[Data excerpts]
↓

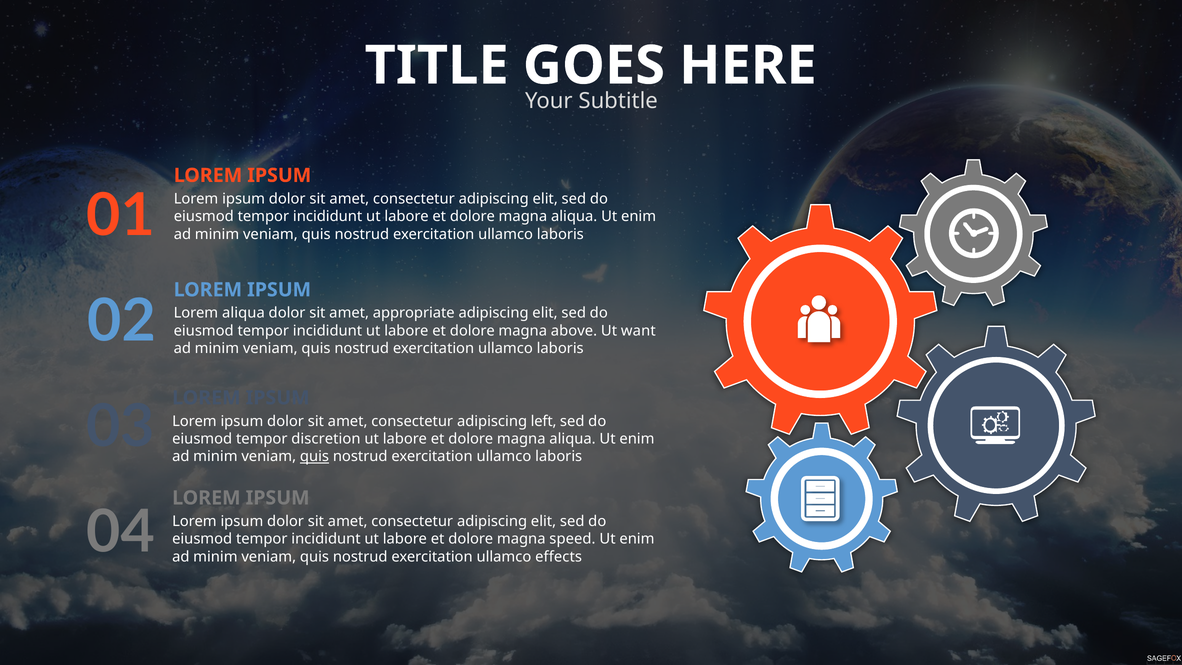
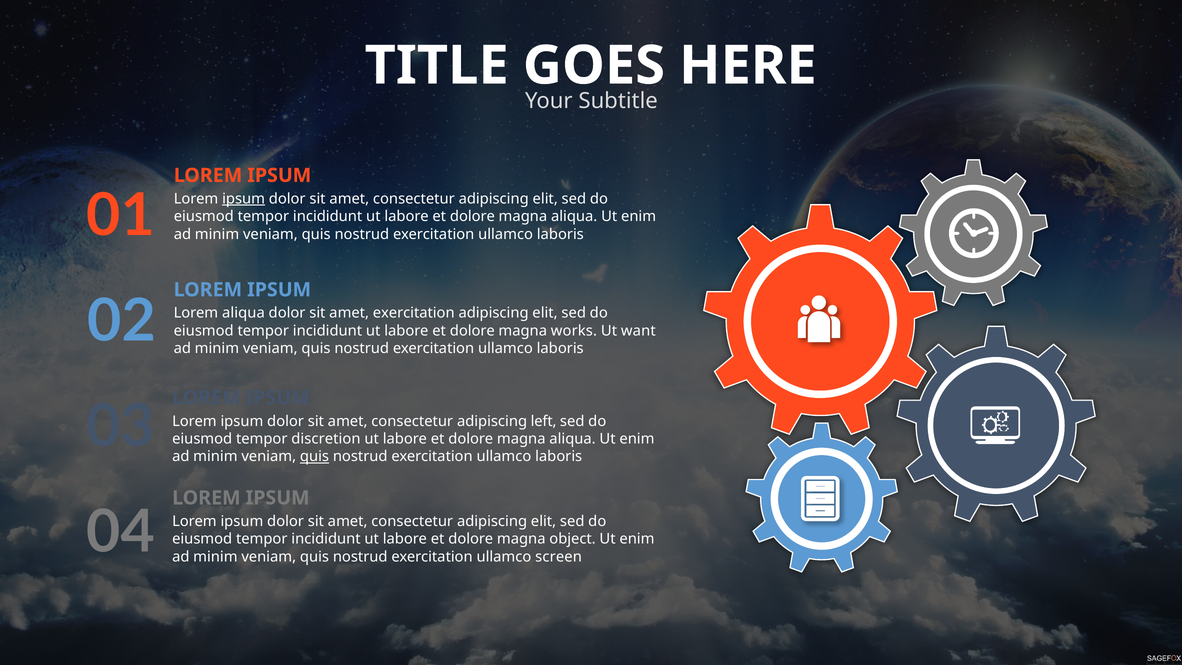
ipsum at (244, 199) underline: none -> present
amet appropriate: appropriate -> exercitation
above: above -> works
speed: speed -> object
effects: effects -> screen
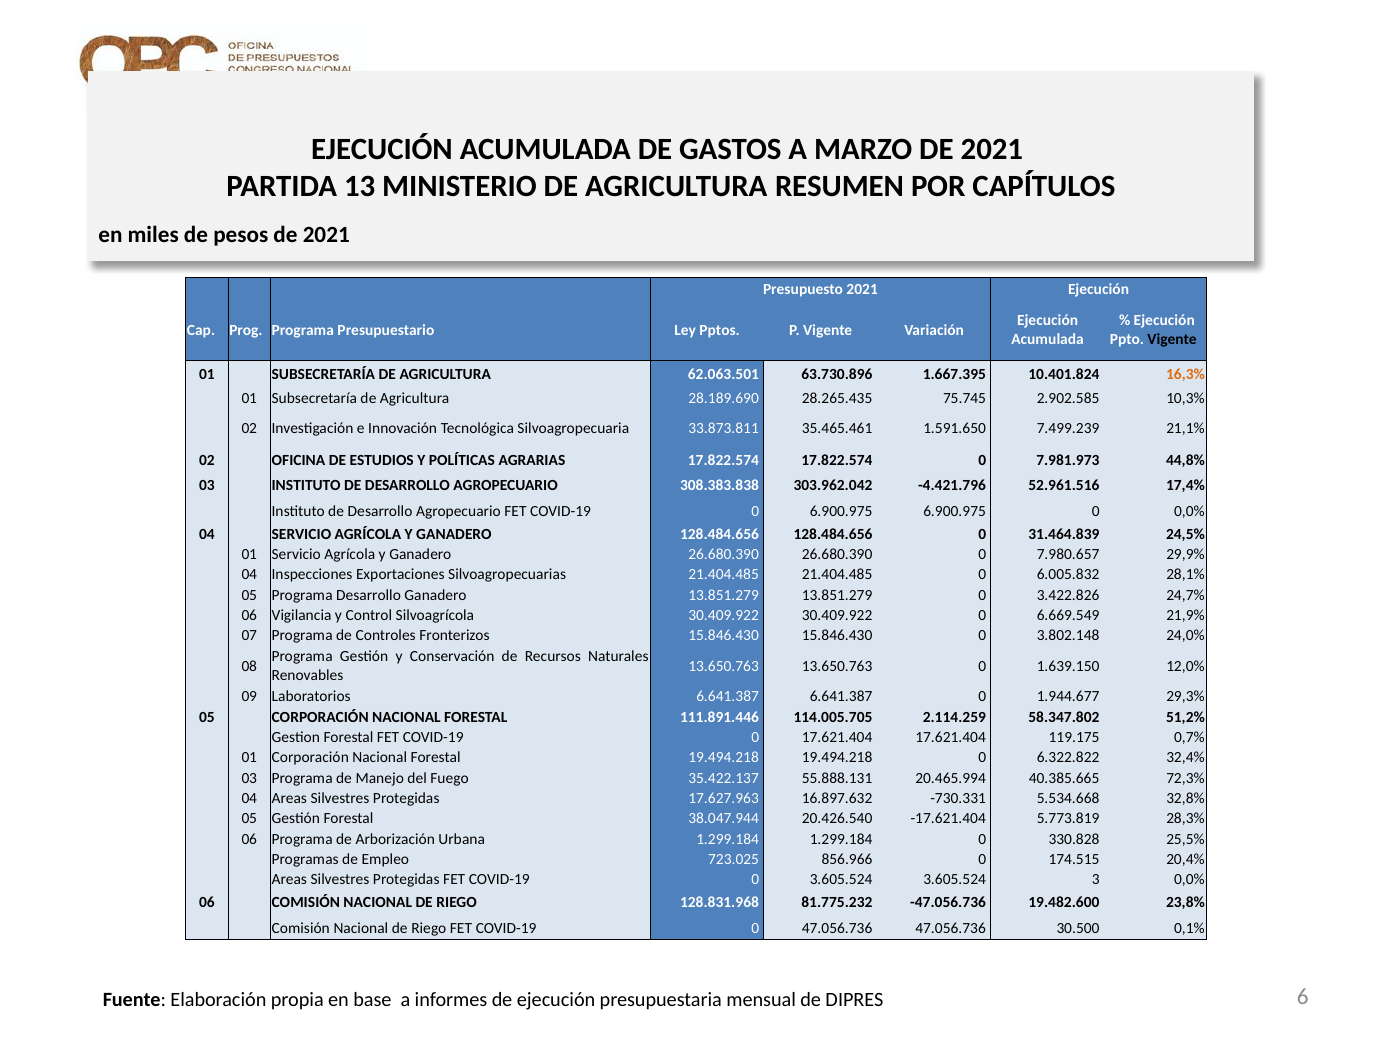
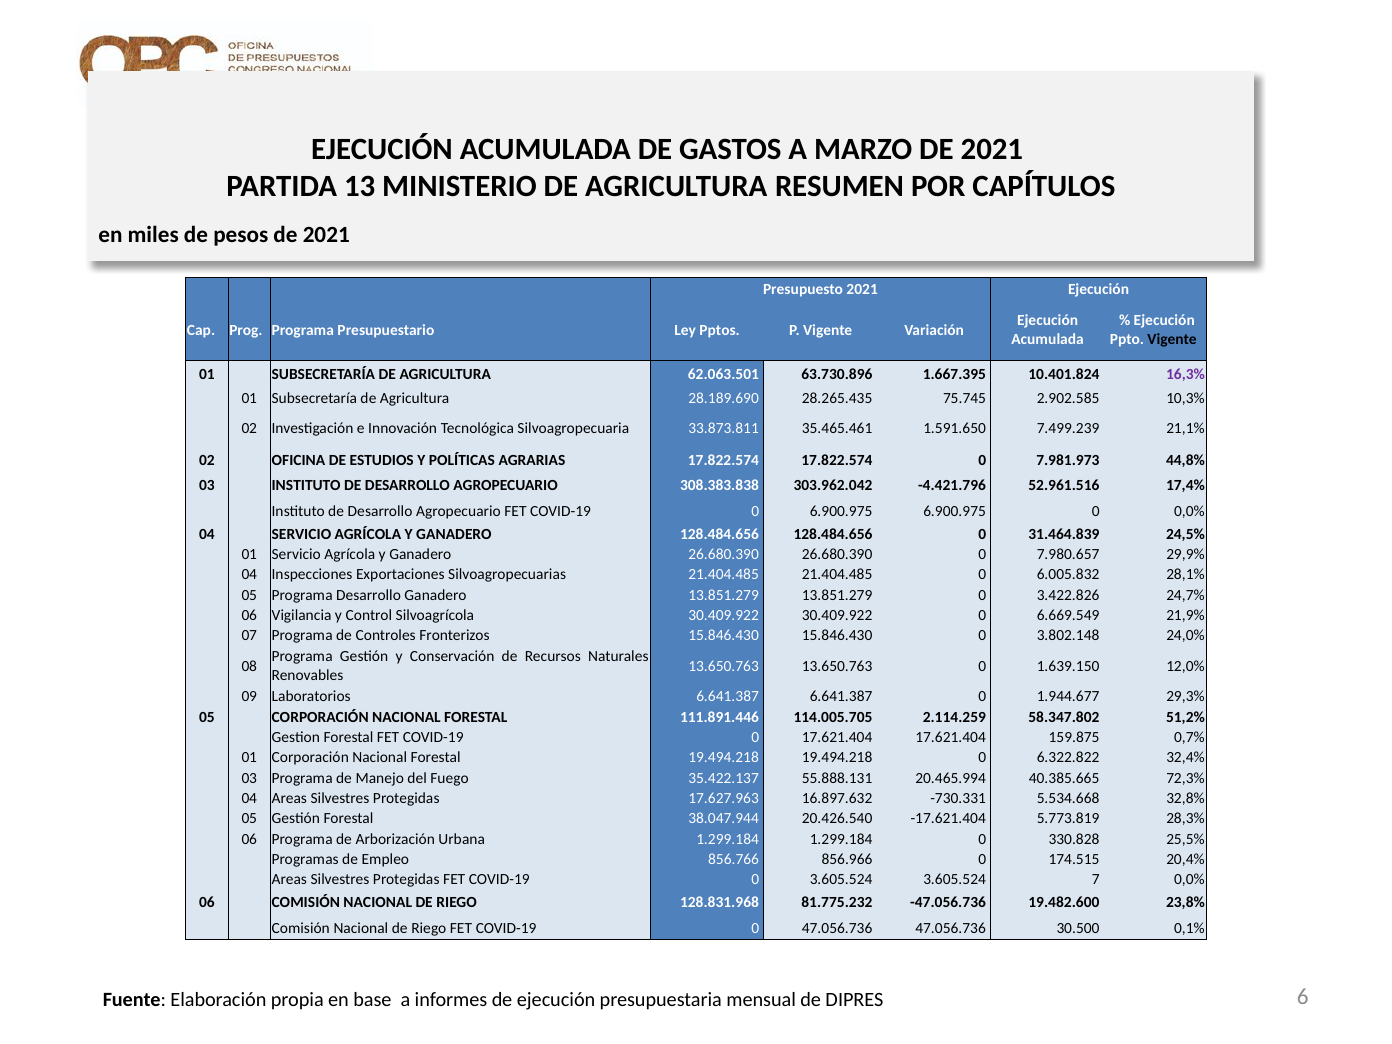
16,3% colour: orange -> purple
119.175: 119.175 -> 159.875
723.025: 723.025 -> 856.766
3: 3 -> 7
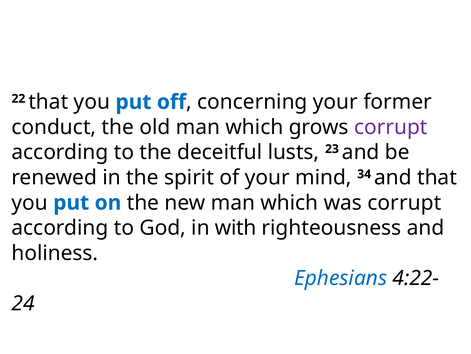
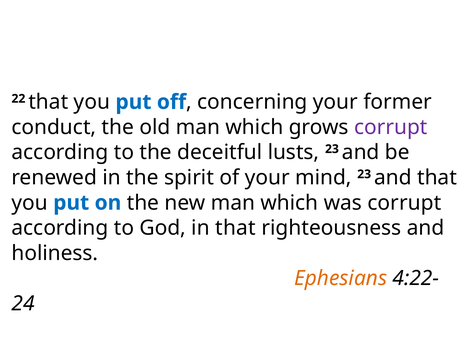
mind 34: 34 -> 23
in with: with -> that
Ephesians colour: blue -> orange
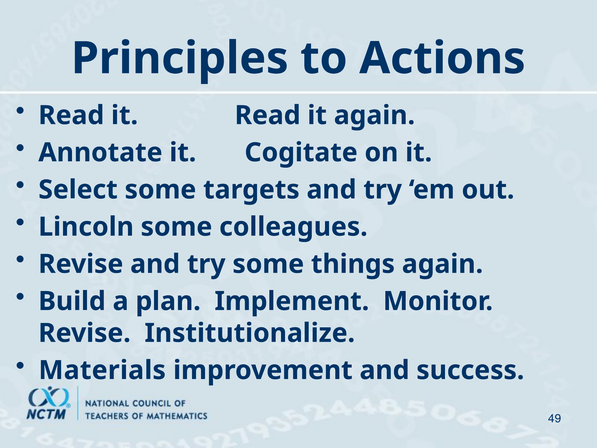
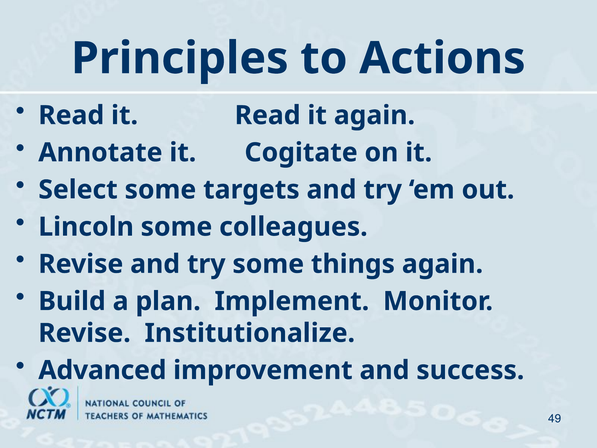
Materials: Materials -> Advanced
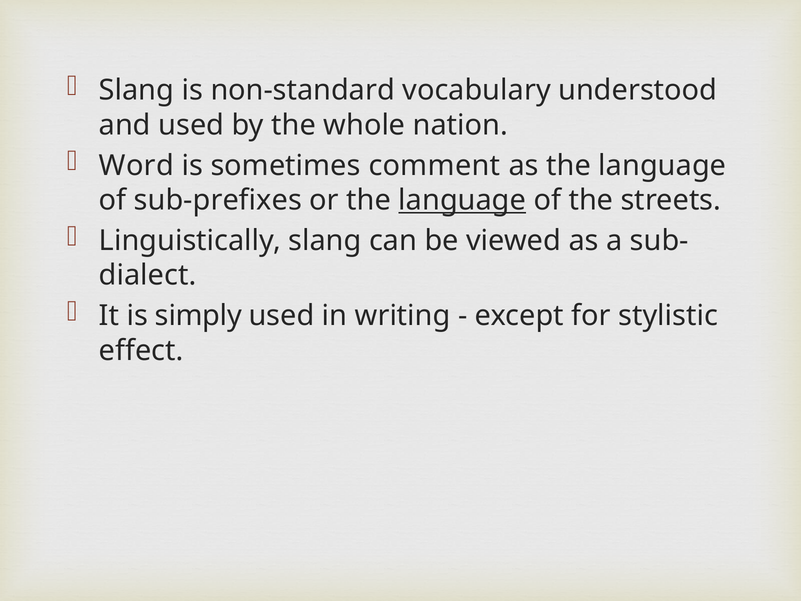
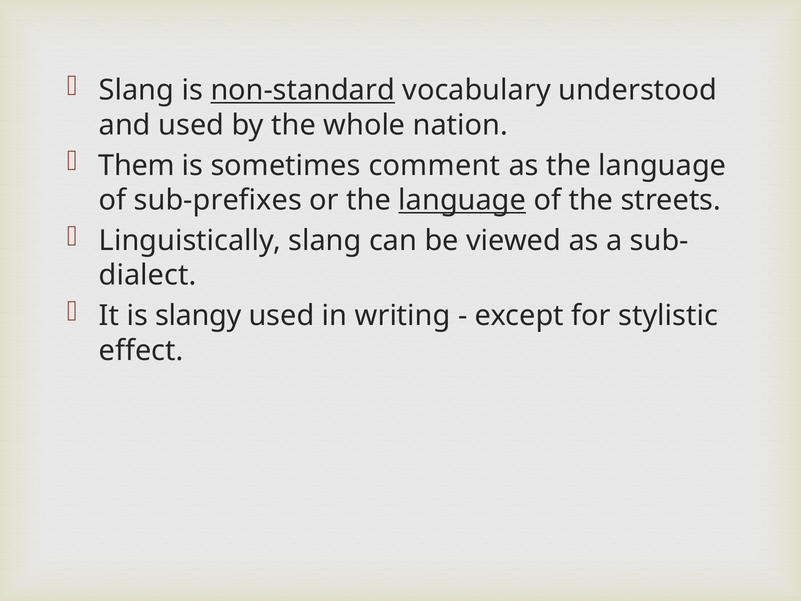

↑

* Requirements
Please copy out all of the lines above word for word, omitting the pictures.

* Solution below
ipsum at (244, 199) underline: none -> present
amet appropriate: appropriate -> exercitation
above: above -> works
speed: speed -> object
effects: effects -> screen
16,3% colour: orange -> purple
119.175: 119.175 -> 159.875
723.025: 723.025 -> 856.766
3: 3 -> 7
mind 34: 34 -> 23
in with: with -> that
Ephesians colour: blue -> orange
Materials: Materials -> Advanced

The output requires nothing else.